→ **Text shown**

──────────

Keller specifically highlighted her work as the leader of a USGC Advisory Team in helping her understand how overseas demand connects back to the farm.
“Leading an A-team forced me to really understand specific markets, to really drill down in a certain part of the world, to take information in little bites,” she said. “Now when I focus on the big picture, I can put all those little pieces together.”
Overseas missions, like the first one Keller took to Egypt and Morocco, further helped her piece together the entirety of grain flow from field to end-user.
“That was a real ‘aha!’ moment, seeing how the Council was working with a Moroccan cooperative, teaching them how to raise cattle,” she said. “Now Morocco is becoming an important market through all the little steps, but I saw it in its infancy.”
Fast forward to her service as Vice Chairman, Keller described watching more markets emerge, including in India. Last month, Keller and USGC Chairman Chip Councell, a farmer from Maryland, helped open a new dairy research and training facility in Kaira District. The project is being carried out with the support of USGC and the Kansas Corn Commission with Amul Dairy, a cooperative that has brought millions of smaller Indian dairy farmers into a collection system over the last six decades.
“We’re not quite there yet, but we’re at the door, right on the threshold,” she said. “It’s amazing what our staff can do, and it’s been a real honor to see how the Council’s work can help improve lives, not only overseas, but also in my life as a grain farmer.”

──────────

→ **What is expected**
Can you reproduce the Keller passage word for word, from "Fast forward to" up to and including "last six decades."?

→ **Data provided**
──────────

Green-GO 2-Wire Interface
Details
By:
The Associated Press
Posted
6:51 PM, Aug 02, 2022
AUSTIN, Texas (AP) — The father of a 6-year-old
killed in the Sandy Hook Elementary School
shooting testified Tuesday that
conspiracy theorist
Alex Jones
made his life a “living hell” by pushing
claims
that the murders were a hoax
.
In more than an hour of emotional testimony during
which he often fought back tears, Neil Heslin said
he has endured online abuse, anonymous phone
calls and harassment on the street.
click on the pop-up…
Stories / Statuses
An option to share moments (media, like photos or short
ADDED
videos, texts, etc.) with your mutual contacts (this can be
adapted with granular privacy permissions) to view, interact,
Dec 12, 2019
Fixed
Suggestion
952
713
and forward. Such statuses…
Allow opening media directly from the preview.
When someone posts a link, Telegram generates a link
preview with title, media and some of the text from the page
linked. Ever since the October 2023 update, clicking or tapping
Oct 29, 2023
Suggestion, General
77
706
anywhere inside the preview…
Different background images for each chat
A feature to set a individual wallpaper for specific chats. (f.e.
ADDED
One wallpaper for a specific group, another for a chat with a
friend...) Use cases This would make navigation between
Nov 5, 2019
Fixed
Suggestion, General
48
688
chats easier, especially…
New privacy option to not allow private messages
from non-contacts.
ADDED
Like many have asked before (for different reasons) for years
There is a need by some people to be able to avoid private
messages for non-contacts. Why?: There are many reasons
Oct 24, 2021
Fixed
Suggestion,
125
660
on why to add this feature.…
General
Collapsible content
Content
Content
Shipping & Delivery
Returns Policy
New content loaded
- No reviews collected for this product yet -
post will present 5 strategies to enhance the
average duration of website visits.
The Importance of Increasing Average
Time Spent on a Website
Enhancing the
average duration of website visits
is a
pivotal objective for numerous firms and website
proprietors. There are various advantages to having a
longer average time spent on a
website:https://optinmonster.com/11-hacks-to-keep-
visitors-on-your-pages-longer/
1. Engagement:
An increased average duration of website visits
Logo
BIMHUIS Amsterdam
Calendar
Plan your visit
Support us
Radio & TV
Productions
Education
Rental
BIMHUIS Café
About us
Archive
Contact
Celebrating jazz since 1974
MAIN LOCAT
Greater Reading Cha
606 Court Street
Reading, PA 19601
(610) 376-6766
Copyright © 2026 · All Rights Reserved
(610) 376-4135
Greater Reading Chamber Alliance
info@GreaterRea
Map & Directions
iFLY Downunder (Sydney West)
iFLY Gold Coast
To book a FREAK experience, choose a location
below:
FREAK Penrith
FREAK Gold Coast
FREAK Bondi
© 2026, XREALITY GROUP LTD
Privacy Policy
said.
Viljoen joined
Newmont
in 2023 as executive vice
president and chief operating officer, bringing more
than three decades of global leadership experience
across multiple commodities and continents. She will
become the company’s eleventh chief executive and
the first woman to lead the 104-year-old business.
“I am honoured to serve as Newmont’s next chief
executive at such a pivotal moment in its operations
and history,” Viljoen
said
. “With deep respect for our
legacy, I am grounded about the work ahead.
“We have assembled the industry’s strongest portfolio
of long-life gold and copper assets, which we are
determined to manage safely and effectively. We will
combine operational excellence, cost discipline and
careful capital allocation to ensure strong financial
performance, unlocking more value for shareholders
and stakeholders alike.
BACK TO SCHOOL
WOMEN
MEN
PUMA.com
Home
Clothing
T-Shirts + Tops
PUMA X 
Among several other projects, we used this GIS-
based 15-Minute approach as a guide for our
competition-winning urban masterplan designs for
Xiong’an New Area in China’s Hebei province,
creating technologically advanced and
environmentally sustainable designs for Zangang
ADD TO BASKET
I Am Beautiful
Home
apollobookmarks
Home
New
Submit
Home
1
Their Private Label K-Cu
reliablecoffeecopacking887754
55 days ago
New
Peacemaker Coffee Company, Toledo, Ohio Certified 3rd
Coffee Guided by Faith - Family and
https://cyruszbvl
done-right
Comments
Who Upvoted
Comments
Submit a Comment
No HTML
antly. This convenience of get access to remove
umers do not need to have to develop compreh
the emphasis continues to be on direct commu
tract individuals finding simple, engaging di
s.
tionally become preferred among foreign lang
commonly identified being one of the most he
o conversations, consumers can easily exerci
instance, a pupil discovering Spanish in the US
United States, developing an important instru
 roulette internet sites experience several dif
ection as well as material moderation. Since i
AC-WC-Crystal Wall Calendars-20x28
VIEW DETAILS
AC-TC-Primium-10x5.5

──────────

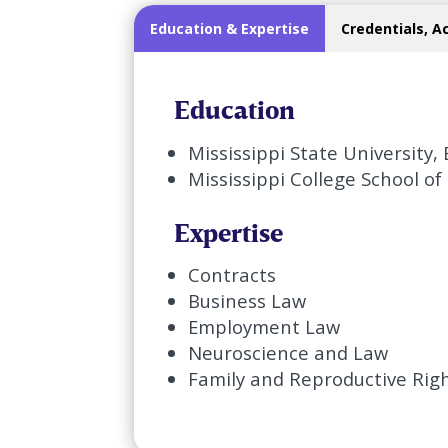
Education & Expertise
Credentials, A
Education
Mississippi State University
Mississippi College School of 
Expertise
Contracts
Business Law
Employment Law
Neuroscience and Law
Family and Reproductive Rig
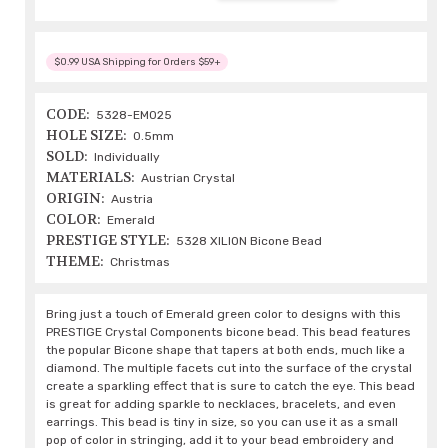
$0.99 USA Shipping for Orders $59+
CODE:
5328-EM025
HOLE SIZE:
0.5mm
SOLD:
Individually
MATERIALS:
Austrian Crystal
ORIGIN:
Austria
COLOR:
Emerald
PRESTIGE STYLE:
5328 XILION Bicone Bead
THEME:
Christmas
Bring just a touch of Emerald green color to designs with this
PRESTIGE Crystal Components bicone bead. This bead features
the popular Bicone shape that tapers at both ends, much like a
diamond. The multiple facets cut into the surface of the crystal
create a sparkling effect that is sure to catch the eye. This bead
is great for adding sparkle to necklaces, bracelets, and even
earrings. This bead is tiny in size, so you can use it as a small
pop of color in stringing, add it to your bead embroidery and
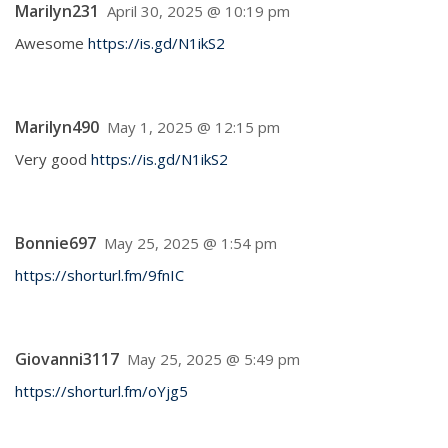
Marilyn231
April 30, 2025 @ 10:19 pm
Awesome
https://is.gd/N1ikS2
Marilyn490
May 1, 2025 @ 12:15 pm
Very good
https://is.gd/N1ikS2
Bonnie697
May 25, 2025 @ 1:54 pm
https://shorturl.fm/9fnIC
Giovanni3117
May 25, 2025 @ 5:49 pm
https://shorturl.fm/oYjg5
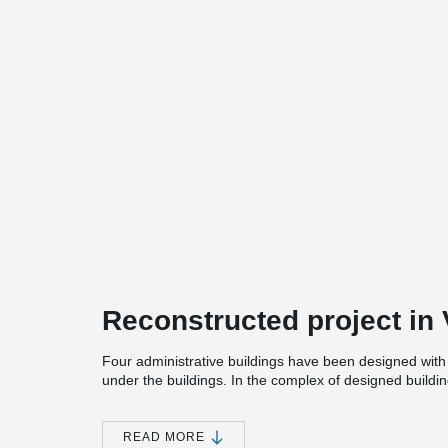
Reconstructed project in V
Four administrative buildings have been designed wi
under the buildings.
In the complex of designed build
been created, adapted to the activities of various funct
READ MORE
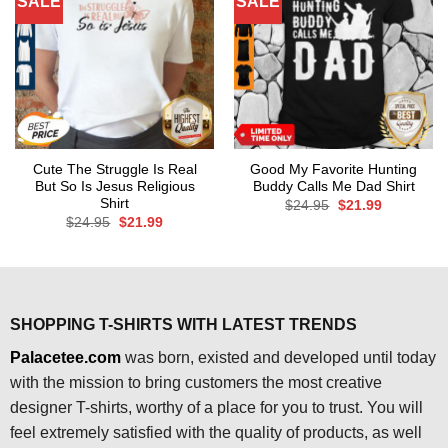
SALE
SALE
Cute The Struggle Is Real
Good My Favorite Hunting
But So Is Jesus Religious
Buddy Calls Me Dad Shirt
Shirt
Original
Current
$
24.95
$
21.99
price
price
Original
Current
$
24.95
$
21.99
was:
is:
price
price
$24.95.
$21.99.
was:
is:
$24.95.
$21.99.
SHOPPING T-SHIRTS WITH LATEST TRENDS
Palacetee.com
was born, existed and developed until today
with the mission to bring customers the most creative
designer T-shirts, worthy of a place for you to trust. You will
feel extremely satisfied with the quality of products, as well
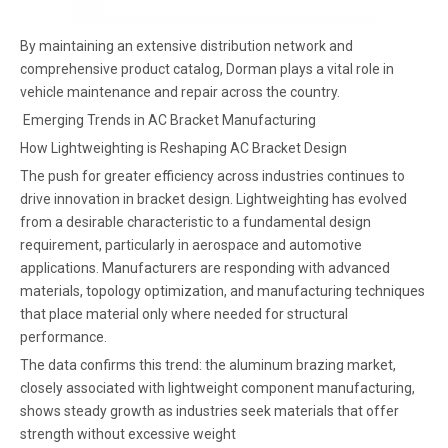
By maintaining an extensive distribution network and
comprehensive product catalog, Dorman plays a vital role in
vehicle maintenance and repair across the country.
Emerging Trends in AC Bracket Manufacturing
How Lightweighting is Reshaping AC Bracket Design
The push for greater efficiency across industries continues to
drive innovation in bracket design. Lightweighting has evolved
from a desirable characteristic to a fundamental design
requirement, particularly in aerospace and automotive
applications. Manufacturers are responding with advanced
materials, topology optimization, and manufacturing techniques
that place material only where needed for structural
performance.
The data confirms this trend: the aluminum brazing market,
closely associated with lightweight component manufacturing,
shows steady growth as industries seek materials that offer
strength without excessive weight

──────────

→ **Your response**
Fast forward to her service as Vice Chairman, Keller described watching more markets emerge, including in India. Last month, Keller and USGC Chairman Chip Councell, a farmer from Maryland, helped open a new dairy research and training facility in Kaira District. The project is being carried out with the support of USGC and the Kansas Corn Commission with Amul Dairy, a cooperative that has brought millions of smaller Indian dairy farmers into a collection system over the last six decades.